* [Exercise requirements] From the line with "Copyright 2026 ©" to the line with "December 2023", retype every line exactly, including those two, and leave out the rest of the data below.

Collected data
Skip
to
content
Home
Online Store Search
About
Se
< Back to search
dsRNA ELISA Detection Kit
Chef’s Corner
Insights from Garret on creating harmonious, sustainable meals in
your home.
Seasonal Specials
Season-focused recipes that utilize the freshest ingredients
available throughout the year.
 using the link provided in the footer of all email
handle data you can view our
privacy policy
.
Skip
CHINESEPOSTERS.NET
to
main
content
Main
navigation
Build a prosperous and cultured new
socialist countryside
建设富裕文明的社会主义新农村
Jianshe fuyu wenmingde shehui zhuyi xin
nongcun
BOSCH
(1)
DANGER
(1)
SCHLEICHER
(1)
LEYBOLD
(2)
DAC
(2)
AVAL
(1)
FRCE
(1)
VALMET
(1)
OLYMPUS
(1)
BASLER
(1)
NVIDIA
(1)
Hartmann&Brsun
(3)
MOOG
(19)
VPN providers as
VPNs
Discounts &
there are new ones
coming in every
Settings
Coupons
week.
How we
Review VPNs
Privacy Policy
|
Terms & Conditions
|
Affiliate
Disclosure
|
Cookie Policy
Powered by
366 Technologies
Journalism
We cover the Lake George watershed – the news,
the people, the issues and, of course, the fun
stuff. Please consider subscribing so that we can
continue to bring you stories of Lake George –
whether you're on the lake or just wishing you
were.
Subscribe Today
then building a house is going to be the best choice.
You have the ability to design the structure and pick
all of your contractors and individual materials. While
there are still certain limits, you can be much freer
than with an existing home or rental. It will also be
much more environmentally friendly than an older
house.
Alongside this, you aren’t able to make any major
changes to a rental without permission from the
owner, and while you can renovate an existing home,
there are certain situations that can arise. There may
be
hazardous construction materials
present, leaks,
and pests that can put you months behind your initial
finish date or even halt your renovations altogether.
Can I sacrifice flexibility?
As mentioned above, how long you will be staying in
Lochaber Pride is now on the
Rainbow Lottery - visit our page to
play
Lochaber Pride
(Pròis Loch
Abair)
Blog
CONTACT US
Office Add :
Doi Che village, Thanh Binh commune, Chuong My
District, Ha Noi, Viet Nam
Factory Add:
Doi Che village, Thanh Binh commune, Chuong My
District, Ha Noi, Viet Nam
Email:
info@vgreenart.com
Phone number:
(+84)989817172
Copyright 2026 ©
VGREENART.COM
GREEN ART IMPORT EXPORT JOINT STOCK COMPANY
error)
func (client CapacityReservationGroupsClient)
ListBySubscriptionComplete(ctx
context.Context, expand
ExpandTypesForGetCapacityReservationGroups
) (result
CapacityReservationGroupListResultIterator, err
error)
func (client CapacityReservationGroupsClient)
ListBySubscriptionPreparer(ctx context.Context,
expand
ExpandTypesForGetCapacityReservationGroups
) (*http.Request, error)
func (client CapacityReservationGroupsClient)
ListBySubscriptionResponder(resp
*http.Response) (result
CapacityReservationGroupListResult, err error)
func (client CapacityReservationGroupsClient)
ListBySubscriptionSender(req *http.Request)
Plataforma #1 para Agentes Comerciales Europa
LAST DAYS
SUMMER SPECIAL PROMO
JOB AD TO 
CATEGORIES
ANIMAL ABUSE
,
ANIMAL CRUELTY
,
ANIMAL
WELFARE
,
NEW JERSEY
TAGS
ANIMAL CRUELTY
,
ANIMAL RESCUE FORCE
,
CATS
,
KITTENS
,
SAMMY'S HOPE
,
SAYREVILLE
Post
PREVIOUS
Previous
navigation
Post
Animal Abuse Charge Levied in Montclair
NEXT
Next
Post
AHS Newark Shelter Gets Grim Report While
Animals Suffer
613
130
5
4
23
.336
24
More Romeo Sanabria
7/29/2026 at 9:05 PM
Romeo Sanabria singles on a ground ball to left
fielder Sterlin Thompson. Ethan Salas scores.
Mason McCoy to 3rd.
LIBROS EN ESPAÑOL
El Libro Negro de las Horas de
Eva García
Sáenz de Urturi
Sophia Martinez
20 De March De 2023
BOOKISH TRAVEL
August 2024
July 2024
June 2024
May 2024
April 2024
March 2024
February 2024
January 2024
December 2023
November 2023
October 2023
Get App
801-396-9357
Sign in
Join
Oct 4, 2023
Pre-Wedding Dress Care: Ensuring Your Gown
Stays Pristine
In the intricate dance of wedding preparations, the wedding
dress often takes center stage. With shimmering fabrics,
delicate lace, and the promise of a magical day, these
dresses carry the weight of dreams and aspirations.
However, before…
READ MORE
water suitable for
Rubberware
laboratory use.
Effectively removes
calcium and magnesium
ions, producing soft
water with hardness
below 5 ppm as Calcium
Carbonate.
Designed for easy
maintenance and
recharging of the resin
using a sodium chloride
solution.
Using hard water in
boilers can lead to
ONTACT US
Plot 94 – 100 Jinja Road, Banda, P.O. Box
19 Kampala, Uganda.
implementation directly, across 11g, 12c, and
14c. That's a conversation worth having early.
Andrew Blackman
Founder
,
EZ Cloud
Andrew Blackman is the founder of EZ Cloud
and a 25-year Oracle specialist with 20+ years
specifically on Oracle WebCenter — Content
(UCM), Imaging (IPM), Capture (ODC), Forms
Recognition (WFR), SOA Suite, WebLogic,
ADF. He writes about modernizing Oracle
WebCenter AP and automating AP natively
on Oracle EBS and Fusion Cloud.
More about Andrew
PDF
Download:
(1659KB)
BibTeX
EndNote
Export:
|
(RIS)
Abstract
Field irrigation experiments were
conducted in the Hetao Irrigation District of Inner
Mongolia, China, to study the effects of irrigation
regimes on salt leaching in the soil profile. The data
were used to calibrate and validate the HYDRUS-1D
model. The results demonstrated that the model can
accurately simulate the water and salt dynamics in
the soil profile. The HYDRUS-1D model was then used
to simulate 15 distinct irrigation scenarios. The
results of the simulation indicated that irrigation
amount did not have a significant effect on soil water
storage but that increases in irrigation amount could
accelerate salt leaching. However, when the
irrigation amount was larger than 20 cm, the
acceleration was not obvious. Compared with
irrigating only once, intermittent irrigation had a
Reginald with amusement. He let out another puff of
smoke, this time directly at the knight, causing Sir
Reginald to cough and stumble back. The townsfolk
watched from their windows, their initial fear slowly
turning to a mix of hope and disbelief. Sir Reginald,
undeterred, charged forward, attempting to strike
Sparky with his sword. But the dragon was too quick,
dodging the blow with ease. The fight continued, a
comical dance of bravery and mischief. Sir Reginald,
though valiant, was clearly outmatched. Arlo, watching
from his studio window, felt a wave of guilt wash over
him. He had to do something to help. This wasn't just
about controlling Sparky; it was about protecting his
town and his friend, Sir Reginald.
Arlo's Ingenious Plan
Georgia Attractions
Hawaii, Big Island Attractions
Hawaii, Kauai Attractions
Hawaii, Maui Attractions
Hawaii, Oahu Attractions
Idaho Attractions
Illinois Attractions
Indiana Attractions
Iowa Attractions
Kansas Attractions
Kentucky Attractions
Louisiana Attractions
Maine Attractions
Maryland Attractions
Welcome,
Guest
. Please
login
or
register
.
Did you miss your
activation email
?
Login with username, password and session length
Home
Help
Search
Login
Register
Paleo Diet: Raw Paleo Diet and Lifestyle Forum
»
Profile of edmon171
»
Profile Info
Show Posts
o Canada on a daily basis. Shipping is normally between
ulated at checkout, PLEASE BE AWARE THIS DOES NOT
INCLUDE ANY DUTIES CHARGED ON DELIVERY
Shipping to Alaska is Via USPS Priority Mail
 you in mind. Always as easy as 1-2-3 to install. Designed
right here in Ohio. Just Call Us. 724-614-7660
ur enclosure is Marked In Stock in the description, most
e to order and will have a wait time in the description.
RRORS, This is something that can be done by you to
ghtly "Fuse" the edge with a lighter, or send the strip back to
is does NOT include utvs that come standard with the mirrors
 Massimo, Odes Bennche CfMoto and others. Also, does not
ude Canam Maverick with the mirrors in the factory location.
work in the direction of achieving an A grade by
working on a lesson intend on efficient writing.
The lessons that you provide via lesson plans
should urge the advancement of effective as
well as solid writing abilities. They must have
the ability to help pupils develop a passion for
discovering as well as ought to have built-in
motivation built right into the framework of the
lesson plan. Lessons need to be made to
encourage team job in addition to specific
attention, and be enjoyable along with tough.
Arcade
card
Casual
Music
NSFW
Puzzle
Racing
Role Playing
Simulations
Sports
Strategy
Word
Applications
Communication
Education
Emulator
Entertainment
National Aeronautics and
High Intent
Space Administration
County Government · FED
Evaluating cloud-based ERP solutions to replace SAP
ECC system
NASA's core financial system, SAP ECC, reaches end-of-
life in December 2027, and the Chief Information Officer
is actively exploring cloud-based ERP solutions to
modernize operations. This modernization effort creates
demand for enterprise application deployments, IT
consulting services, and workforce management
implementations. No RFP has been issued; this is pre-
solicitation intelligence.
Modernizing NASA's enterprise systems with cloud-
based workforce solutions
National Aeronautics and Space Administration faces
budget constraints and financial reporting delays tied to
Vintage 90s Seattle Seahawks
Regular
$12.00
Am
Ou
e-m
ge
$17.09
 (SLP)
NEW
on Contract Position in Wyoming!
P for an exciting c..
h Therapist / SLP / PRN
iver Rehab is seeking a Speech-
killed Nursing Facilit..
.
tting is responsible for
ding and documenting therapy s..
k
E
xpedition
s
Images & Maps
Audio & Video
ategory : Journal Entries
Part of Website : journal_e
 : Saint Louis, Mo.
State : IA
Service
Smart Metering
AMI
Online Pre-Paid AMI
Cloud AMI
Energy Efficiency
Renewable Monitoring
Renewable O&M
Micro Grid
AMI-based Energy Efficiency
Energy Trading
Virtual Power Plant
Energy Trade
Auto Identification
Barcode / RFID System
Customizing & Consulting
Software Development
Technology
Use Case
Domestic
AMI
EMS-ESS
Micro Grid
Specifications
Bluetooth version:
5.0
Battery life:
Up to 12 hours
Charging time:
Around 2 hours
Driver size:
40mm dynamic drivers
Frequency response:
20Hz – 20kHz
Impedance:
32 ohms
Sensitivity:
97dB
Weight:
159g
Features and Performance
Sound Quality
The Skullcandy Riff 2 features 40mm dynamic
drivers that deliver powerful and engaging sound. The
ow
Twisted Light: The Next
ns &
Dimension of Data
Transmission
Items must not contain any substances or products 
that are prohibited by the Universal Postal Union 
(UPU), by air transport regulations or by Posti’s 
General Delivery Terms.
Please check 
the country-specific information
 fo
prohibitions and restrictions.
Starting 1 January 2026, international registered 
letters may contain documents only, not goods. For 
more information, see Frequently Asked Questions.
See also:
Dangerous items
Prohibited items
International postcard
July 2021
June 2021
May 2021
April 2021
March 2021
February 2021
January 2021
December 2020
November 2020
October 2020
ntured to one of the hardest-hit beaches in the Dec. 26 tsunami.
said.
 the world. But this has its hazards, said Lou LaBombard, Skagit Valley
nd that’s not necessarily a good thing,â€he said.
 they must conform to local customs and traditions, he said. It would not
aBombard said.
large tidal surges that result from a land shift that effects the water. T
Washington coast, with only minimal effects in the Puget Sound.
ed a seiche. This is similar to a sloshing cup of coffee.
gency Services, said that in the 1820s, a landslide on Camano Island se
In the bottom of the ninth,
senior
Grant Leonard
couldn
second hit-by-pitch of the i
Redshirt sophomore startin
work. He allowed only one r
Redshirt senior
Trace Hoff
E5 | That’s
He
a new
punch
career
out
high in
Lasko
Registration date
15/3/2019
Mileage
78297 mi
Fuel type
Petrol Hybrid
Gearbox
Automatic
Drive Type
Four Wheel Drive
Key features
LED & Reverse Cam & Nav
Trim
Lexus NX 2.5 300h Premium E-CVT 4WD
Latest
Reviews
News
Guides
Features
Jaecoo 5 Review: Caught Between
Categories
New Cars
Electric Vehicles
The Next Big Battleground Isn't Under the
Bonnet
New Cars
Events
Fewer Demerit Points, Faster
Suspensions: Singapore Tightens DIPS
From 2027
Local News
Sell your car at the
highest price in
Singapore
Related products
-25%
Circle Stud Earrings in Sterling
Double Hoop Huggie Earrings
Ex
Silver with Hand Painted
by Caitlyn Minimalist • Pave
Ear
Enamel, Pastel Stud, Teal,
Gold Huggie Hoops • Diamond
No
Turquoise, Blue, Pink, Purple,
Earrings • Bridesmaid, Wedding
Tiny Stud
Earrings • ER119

* [Finished task]
Copyright 2026 ©
VGREENART.COM
GREEN ART IMPORT EXPORT JOINT STOCK COMPANY
error)
func (client CapacityReservationGroupsClient)
ListBySubscriptionComplete(ctx
context.Context, expand
ExpandTypesForGetCapacityReservationGroups
) (result
CapacityReservationGroupListResultIterator, err
error)
func (client CapacityReservationGroupsClient)
ListBySubscriptionPreparer(ctx context.Context,
expand
ExpandTypesForGetCapacityReservationGroups
) (*http.Request, error)
func (client CapacityReservationGroupsClient)
ListBySubscriptionResponder(resp
*http.Response) (result
CapacityReservationGroupListResult, err error)
func (client CapacityReservationGroupsClient)
ListBySubscriptionSender(req *http.Request)
Plataforma #1 para Agentes Comerciales Europa
LAST DAYS
SUMMER SPECIAL PROMO
JOB AD TO 
CATEGORIES
ANIMAL ABUSE
,
ANIMAL CRUELTY
,
ANIMAL
WELFARE
,
NEW JERSEY
TAGS
ANIMAL CRUELTY
,
ANIMAL RESCUE FORCE
,
CATS
,
KITTENS
,
SAMMY'S HOPE
,
SAYREVILLE
Post
PREVIOUS
Previous
navigation
Post
Animal Abuse Charge Levied in Montclair
NEXT
Next
Post
AHS Newark Shelter Gets Grim Report While
Animals Suffer
613
130
5
4
23
.336
24
More Romeo Sanabria
7/29/2026 at 9:05 PM
Romeo Sanabria singles on a ground ball to left
fielder Sterlin Thompson. Ethan Salas scores.
Mason McCoy to 3rd.
LIBROS EN ESPAÑOL
El Libro Negro de las Horas de
Eva García
Sáenz de Urturi
Sophia Martinez
20 De March De 2023
BOOKISH TRAVEL
August 2024
July 2024
June 2024
May 2024
April 2024
March 2024
February 2024
January 2024
December 2023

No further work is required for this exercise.